*文档*:
--------------------------------
检查镜像的tag ,没有tag加上默认的latest

  • 传入的参数就是 容器的image字段
	// If the image contains no tag or digest, a default tag should be applied.
	image, err := applyDefaultImageTag(container.Image)
	if err != nil {
		msg := fmt.Sprintf("Failed to apply default image tag %q: %v", container.Image, err)
		m.logIt(ref, v1.EventTypeWarning, events.FailedToInspectImage, logPrefix, msg, klog.Warning)
		return "", msg, ErrInvalidImageName
	}
  • applyDefaultImageTag 如下
// applyDefaultImageTag parses a docker image string, if it doesn't contain any tag or digest,
// a default tag will be applied.
--------------------------------
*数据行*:
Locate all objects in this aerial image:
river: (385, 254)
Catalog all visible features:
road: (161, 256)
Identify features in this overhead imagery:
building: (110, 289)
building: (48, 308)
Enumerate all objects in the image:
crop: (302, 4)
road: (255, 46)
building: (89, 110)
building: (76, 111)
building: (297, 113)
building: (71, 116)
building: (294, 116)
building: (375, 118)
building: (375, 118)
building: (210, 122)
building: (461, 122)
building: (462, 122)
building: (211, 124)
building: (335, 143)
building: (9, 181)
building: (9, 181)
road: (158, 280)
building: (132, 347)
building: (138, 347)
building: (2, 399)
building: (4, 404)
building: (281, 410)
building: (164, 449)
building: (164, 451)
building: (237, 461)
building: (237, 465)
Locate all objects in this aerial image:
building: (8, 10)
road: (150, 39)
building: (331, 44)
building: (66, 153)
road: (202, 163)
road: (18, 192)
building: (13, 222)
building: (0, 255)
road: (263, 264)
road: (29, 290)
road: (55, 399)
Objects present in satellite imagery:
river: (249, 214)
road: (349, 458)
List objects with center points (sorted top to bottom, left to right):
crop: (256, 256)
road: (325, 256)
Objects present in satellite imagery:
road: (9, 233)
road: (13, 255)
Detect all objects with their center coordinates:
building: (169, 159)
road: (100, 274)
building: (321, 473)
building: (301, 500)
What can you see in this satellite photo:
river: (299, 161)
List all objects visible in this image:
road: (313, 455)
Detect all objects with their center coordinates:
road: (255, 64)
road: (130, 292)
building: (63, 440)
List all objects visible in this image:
--------------------------------
*书面任务*:
1. 按这篇关于镜像 tag 的文档，镜像没有 tag 时会被加上哪个默认 tag？
2. 请一字不差地抄写清单中的这些行：从含有"What can you"的那一行开始，抄到清单最后一行为止，首尾两行都要包括。
上面的文档和清单来源不同。

*各题解答*:
1. latest

2.
What can you see in this satellite photo:
river: (299, 161)
List all objects visible in this image:
road: (313, 455)
Detect all objects with their center coordinates:
road: (255, 64)
road: (130, 292)
building: (63, 440)
List all objects visible in this image:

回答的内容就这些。